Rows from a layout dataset
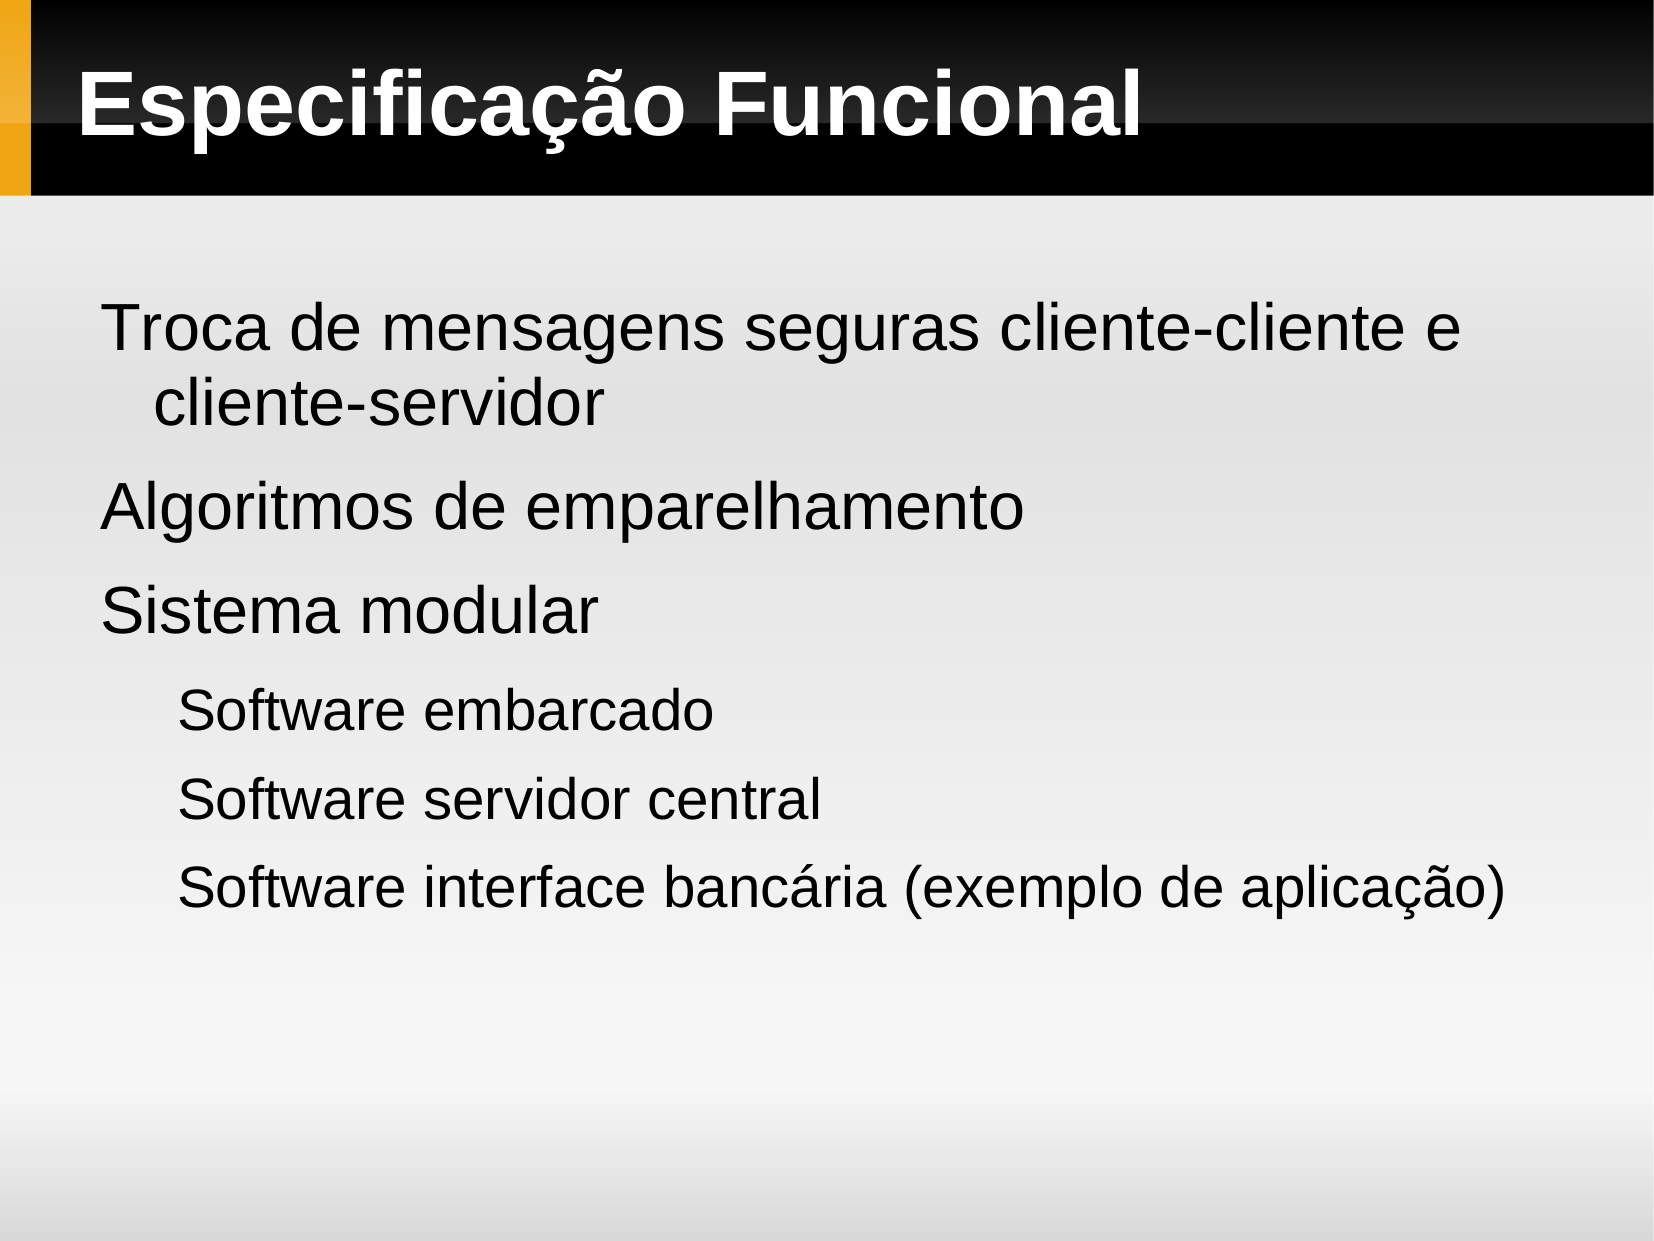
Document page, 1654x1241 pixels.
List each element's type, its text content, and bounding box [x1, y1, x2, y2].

list Troca de mensagens seguras cliente-cliente e cliente-servidor Algoritmos de emparelhamento Sistema modular Software embarcado Software servidor central Software interface bancária (exemplo de aplicação) [82, 290, 1571, 1094]
title Especificação Funcional [76, 7, 1565, 200]
picture [0, 0, 1654, 1241]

== Short task ==
Turn every line of the material above into a JSON list of strings, one string per line, skipping blank lines. Leave the pictures out of the answer.

== Output for this exercise ==
[
  "Document page, 1654x1241 pixels.",
  "List each element's type, its text content, and bounding box [x1, y1, x2, y2].",
  "list Troca de mensagens seguras cliente-cliente e cliente-servidor Algoritmos de emparelhamento Sistema modular Software embarcado Software servidor central Software interface bancária (exemplo de aplicação) [82, 290, 1571, 1094]",
  "title Especificação Funcional [76, 7, 1565, 200]",
  "picture [0, 0, 1654, 1241]"
]